I counted two hundred and ten heartbeats before she began to stir.... opened her blue eyes to my vampire eyes and smiled the wickedest grin compounded of I-told-you-so and take-me-I'm-yours...

She's the kind of woman who will say "I love you" only after the man says it first, and I am or was the kind of man who will say "I love you" either in the first five minutes of an entanglement that will be very short-- or never.  But that night-- I tried this once or twice in the early years, but could never do it without finishing-- too young, too little control.  And in those days it mattered so little... but that night-- I called her beloved even in languages that have been extinct for centuries--

So we did it again.  And again.  And I never took her heart, never took those gulps when the heart fails and you feel the whole life sliding inside you, the great heat of it.  Each time I had her life there with me instead, looking at me out of those eyes, wrapping itself around me with legs like warm rope, warm hands and mouth that left no millimeter of my cold body untouched.  From the first, I would feel her warmth inside me, savoring the curious sensation of it and it made me wonder...

The last time I really loved a mortal, I was one.  Vampires... we have passions for each other, and I've had my fair share of those-- maybe more than my fair share-- but there's an eerie sweetness in mortal women that simply doesn't endure the change.  They say poetry is what gets lost in the translation-- there's some quality of womanness that does, too.
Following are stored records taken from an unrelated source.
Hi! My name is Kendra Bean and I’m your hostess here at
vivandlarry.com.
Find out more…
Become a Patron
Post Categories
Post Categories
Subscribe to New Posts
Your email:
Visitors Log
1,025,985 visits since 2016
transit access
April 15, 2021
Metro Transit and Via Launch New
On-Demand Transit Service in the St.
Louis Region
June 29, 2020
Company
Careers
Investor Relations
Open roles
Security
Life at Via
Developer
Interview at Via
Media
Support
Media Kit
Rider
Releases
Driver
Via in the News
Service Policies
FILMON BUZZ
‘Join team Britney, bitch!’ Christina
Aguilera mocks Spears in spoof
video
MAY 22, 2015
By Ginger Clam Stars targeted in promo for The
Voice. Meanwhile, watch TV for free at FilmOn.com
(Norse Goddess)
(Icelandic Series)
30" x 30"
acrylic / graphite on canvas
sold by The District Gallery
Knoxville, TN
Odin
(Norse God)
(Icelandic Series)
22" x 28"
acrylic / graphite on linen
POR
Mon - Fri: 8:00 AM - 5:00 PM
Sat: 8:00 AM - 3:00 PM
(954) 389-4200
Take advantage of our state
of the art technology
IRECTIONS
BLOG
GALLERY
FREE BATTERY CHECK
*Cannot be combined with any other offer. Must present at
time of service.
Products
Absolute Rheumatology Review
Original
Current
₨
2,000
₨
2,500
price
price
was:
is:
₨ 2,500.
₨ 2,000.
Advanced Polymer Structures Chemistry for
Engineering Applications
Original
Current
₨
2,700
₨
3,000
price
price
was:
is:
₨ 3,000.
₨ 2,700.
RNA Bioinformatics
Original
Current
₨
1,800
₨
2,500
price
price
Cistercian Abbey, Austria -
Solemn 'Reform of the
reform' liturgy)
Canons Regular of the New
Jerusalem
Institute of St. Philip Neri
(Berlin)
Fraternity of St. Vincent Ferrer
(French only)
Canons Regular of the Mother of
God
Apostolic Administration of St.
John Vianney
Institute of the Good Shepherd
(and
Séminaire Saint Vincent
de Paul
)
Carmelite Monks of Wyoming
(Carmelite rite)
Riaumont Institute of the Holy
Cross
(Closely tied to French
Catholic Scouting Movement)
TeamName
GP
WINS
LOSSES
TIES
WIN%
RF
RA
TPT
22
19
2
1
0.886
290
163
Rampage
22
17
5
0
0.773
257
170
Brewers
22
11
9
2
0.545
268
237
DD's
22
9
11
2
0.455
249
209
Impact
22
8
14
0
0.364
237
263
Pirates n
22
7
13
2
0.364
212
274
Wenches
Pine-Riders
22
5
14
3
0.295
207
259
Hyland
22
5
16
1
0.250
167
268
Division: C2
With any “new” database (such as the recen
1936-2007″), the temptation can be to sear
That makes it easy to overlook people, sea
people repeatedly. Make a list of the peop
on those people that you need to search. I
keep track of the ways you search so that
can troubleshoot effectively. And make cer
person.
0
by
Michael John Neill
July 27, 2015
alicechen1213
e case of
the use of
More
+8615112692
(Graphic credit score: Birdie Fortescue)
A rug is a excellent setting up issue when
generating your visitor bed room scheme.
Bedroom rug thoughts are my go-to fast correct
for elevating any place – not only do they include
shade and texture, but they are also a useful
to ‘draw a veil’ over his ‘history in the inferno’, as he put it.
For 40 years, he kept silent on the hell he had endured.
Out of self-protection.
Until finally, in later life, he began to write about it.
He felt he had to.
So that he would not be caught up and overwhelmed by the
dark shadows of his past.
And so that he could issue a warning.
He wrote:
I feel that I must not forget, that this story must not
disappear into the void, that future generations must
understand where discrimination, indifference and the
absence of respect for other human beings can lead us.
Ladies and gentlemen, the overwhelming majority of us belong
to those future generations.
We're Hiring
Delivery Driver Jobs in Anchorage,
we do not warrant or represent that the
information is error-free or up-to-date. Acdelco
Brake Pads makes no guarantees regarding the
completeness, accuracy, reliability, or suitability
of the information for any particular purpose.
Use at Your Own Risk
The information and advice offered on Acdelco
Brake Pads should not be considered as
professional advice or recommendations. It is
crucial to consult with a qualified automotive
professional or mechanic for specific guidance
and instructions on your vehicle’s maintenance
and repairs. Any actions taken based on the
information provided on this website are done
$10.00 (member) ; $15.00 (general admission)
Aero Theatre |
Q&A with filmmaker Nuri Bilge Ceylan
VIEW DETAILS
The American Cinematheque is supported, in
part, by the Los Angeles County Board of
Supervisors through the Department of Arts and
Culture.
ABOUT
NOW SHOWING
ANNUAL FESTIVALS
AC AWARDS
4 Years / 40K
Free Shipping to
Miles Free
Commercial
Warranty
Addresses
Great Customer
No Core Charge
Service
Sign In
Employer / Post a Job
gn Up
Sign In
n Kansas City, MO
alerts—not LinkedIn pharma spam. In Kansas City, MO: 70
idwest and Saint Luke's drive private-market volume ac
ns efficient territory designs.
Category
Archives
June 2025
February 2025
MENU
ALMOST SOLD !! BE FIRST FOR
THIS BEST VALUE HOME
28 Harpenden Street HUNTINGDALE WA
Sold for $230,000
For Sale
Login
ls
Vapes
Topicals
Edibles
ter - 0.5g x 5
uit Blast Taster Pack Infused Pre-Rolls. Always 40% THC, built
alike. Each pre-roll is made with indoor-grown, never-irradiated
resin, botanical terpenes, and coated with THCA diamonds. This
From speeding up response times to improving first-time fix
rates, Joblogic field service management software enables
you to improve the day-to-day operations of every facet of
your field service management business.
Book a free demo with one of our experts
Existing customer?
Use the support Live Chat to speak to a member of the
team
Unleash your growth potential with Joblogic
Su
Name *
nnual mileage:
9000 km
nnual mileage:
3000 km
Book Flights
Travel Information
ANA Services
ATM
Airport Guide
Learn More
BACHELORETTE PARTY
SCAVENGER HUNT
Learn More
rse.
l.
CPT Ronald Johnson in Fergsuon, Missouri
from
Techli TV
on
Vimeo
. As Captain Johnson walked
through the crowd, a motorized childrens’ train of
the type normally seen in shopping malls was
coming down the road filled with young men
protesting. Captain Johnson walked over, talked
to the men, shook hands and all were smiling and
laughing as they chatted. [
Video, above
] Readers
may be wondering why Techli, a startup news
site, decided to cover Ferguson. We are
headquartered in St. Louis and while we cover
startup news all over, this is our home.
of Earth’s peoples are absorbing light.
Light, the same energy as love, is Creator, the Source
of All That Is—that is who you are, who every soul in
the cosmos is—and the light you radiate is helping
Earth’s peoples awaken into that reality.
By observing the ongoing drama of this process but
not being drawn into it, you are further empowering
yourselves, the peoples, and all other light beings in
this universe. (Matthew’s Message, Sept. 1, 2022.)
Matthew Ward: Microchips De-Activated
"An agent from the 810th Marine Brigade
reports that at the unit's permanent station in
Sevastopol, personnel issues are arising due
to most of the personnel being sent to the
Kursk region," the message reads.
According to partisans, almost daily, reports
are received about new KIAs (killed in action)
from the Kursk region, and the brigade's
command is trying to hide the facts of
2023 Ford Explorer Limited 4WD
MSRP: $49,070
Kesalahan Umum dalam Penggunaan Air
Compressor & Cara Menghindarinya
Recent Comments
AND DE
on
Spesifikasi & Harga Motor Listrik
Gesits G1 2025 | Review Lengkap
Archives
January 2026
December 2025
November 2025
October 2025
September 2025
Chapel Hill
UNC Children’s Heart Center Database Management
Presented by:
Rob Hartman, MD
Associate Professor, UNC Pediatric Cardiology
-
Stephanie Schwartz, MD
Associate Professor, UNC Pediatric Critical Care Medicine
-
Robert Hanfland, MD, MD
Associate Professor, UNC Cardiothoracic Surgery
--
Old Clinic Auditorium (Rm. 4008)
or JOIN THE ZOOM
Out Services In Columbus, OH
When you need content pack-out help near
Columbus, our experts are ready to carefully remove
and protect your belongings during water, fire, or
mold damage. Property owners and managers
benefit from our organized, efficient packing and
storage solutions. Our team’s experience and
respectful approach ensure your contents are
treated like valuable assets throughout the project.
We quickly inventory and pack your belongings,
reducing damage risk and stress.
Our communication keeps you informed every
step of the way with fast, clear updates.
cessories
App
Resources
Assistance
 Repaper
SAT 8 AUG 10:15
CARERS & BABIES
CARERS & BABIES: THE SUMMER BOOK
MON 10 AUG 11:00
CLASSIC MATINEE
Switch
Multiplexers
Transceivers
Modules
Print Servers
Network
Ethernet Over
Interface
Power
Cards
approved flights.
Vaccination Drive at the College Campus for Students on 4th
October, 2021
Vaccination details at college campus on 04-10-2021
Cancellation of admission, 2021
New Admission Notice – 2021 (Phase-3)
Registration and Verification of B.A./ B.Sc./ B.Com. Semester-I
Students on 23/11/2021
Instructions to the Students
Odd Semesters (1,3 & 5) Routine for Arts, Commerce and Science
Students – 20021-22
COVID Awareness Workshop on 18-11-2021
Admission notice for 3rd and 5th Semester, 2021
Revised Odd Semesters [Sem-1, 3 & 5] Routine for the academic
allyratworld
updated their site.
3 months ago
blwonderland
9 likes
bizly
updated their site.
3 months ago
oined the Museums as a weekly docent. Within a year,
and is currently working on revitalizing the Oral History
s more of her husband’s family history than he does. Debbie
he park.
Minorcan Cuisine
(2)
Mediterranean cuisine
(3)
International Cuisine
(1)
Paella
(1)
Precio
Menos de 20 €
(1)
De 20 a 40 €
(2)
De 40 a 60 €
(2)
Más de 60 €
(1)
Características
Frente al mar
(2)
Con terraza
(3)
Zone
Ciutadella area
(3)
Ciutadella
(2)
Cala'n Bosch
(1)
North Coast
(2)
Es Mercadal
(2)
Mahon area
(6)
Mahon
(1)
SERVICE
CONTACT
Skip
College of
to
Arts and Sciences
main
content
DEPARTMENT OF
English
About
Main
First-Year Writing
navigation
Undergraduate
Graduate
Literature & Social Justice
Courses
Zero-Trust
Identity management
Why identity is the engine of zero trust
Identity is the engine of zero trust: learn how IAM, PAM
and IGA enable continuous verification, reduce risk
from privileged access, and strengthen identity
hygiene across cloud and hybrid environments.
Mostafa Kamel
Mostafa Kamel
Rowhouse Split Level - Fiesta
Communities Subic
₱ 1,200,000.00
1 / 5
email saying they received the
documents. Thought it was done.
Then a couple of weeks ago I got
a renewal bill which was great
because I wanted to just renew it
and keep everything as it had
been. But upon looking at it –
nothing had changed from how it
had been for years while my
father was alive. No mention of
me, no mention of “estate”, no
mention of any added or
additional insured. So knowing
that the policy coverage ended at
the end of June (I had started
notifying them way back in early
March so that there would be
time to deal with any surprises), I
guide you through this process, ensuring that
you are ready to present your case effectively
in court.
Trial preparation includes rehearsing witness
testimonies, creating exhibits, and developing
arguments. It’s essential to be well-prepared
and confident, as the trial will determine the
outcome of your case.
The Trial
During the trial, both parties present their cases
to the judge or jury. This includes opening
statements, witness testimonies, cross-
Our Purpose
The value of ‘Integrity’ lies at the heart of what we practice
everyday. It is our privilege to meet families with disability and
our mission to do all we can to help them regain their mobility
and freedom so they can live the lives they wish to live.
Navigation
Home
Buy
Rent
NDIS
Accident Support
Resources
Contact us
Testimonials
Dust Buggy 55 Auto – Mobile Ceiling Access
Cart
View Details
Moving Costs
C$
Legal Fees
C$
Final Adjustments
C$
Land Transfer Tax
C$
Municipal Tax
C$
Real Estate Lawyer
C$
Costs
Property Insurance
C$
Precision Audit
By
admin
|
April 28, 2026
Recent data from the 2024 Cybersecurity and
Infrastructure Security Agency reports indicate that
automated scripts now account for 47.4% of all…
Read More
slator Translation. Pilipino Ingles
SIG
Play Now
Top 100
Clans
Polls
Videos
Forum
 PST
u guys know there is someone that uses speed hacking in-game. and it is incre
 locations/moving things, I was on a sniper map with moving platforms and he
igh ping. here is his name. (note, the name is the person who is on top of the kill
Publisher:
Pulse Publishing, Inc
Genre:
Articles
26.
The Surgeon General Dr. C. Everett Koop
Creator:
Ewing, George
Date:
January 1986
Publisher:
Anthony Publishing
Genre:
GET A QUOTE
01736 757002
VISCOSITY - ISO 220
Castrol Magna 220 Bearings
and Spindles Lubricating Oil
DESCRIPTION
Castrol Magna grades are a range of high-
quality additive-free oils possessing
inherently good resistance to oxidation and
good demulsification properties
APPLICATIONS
The silvery laughter of mortal girls, the measuring, desiring eyes of mortal women-- I have thousands of them locked in my memory, in my heart, in my blood, but of those thousands there was never one to taste and leave alive.  There was no touch, or there was an ending:  a death, a bringing-over.  Hearing stories of vampires who stayed with mortals for their lifetimes, I scoffed; it's like keeping a dog for the span of its natural life, I thought, but what kind of stupid love is that?

I'm finding out-- or thought I was.

And then there was the day I suffered some little cut I wasn't thinking about, and bled.  And kept bleeding, and then scabbed and bruised, all the while looking with amazement at my skin, at the blue and purple, and feeling the tenderness of a hurt place.  And it infected and stayed infected for a whole day until I used my fangs to tear the skin open again, let it bleed, and wrapped the wound to keep it sterile.

I couldn't have imagined this level of disbelief.  To be wounded, that happens to us, but to heal slowly-- I didn't even remember the feeling.

She is weakening me and I don't know what to do with it.  I'm a vampire, mostly a bottle baby these days, as we all are, but a vampire.  I do not share Nick Knight's wistful yearning for a mortal life with its mortal death, his dream of the Heaven the priests promised us as little boys.  I look at this mark of nascent mortality on my arm and know I don't want to die-- but losing her would be a death.  And I've gotten used to the idea that I can have her.  She came to my arms knowing I was death and gambled her delicate life on my strength-- and was right.  And now I have to do it, risk what she did, death, and I find that something inside me says yes, I will, yes.  Even this. Because God curse me I love her.